Carol Birch began her career in the late Eighties with Life in the Palace and The Fog Line - two accomplished novels about the alternative- lifestyle culture, whose characters tried desperately to preserve something of themselves in a hostile environment. An odd third novel emerged only in the US; a fourth (Songs of the West, 1994) lacked the boxed-in tensions of its predecessors. Little Sister is a return to form that takes many of the predicaments of the earlier books and re-examines them.
It's no disrespect to Carol Birch to say that her new heroine, Cathy Wren, is a characteristic creation. In her late thirties, she has fetched up in a quiet northern town where she waitresses and gives piano lessons, after a stalled career as a writer of children's books. With all manner of private demons not-so-narrowly subdued, she takes a pride in her modest autonomy.
Sequestered self-sufficiency and the romance of a rainy summer night are no match for family myths and legends, though. Cathy opens the door to pale, nervous Stephen, the ex-boyfriend of her younger sister, Veronica Karen. An emotional bonfire made up of 30 years' sibling rivalry (Veronica Karen, as her sister remembers her, is vain, indolent and unprincipled) is set aflame when Stephen declares she is dying from Aids and must be tracked down.
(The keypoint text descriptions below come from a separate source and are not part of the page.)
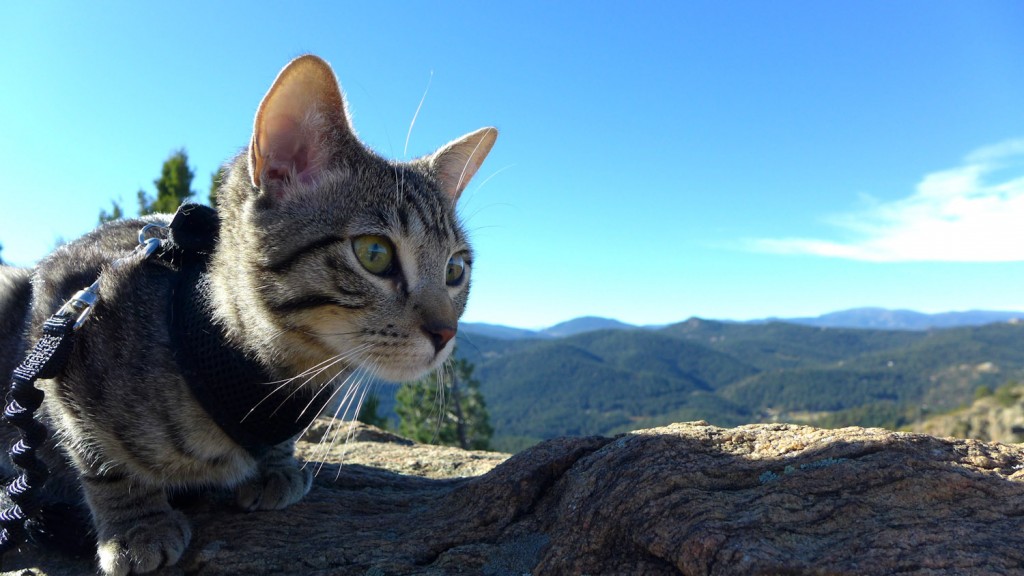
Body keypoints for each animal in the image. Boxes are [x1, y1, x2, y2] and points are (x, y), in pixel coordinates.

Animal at [0, 54, 495, 573]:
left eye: (455, 269)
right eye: (374, 254)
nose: (446, 333)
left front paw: (277, 465)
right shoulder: (63, 316)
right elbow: (98, 456)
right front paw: (137, 524)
There follows a picaresque 200 pages in which their car jerks precariously into Scotland in search of clues. Encounters with old friends climax in a ghastly meeting with Veronica Karen's ex-lover, Alexander. Working out what gives this collection of fragmentary conversations their lustre isn't easy; the answer may lie in the tension - the sense of nothing being written for effect - and some dark, chilly humour.
Birch excels in set-piece company portraits: a roomful of old hippies taking drugs; a scene at the home of Cathy's alcoholic aunt, after Veronica Karen has been found dying in a local hospital. No one can stop Aunt Pearl's depredations with the sherry bottle, and her niece ends up crawling off to be sick.
Carol Birch's women often show an inability to avoid the exploitative charms of weak men. Oddly, Little Sister's upbeat finale - death and a funeral notwithstanding - defies this emotional straitjacket. Virago should do both author and readers a favour, and hasten her earlier novels back into print.